The objective of this study was to evaluate the effect of different seeding rates on corn yield under full irrigation versus limited irrigation.
Research Site Details
Seven DEKALB® brand blend corn products were planted on the curve in two adjacent blocks. One block received 100% full irrigation and one block received 50% irrigation. The yield goal for the 50% irrigation treatments were 190 bu/acre and for the 100% irrigation treatments were 265 bu/acre.
Each seed product was planted at 24,000, 30,000, 36,000, and 42,000 seeds/acre in each irrigation level block.
Each treatment was replicated three times.
A total of 16 inches of rainfall was received during the growing season. The 100% full irrigation treatments received an additional 16 inches of water while the 50% irrigation treatments received an additional 9 inches of water.
Irrigation was provided with a center pivot system with nozzles placed within the crop canopy.
The corn trial site was free from any disease, insect, or hail damage during the 2018 growing season. There was standing water periodically from rain and irrigation that was applied during the growing season.
Understanding the Results
When looking at the average yield across all seeding rates and corn products, the 50% irrigation treatment yielded 249.2 bu/acre and the 100% irrigation treatment yielded 250.8 bu/acre. This small difference in yield between the two irrigation treatments is not typical for the area and soil type. The environment at Hugoton, Kansas in 2018 was very wet and restricting irrigation did not greatly reduce yield.
The soil profile in the 100% irrigation treatment was in a highly saturated state for most of the growing season. This excess water could have actually hurt yield. It is also possible that nitrogen was lost through de-nitrification and reduced final yields in the 100% irrigation treatment.

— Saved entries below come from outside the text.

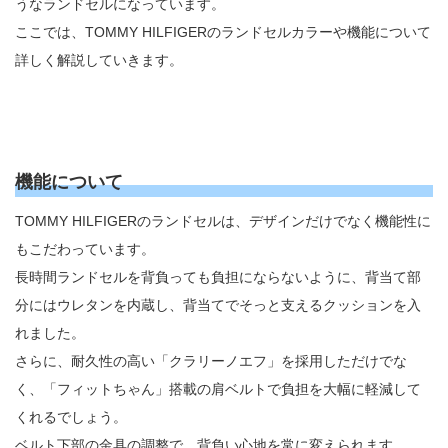
うなランドセルになっています。
ここでは、TOMMY HILFIGERのランドセルカラーや機能について
詳しく解説していきます。
機能について
TOMMY HILFIGERのランドセルは、デザインだけでなく機能性に
もこだわっています。
長時間ランドセルを背負っても負担にならないように、背当て部
分にはウレタンを内蔵し、背当てでそっと支えるクッションを入
れました。
さらに、耐久性の高い「クラリーノエフ」を採用しただけでな
く、「フィットちゃん」搭載の肩ベルトで負担を大幅に軽減して
くれるでしょう。
ベルト下部の金具の調整で、背負い心地を常に変えられます。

What Does This Mean for Your Farm?
Corn products may have different yield responses to seeding rates and amounts of available water. Higher seeding rates do not always mean that a corn product will yield more bushels per acre. Enhanced competition at higher seeding rates in some corn products may reduce the number of kernels per row and the number of rows per ear.

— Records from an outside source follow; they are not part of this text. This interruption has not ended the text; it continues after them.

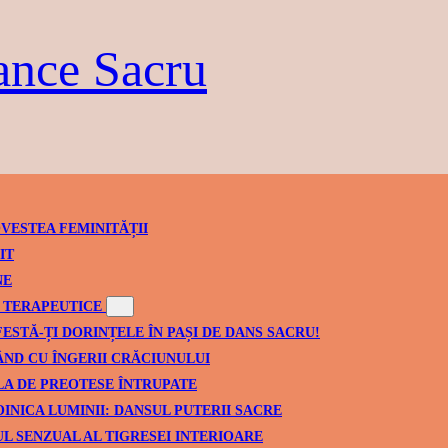
ance Sacru
VESTEA FEMINITĂȚII
IT
NE
TERAPEUTICE
ESTĂ-ȚI DORINȚELE ÎN PAȘI DE DANS SACRU!
ND CU ÎNGERII CRĂCIUNULUI
A DE PREOTESE ÎNTRUPATE
INICA LUMINII: DANSUL PUTERII SACRE
L SENZUAL AL TIGRESEI INTERIOARE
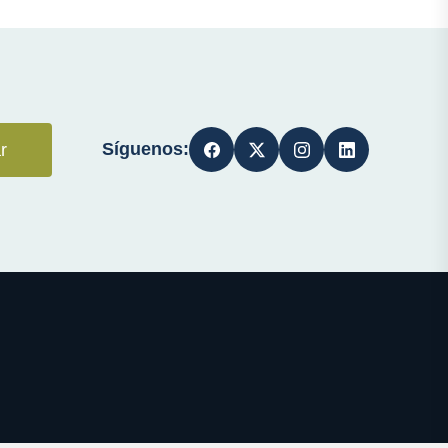
Síguenos:
r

Farmers should carefully consider corn product selection and seeding rate based on the irrigation capabilities in each field in order to maximize their economic return. Factors to consider are irrigation pumping costs versus expected yield potential.
Generally, in a fully-irrigated environment, a higher seeding rate and a longer-season product may have a higher yield potential.
Farmers should work closely with their local sales team in selecting corn products and determining seeding rates for their field environments.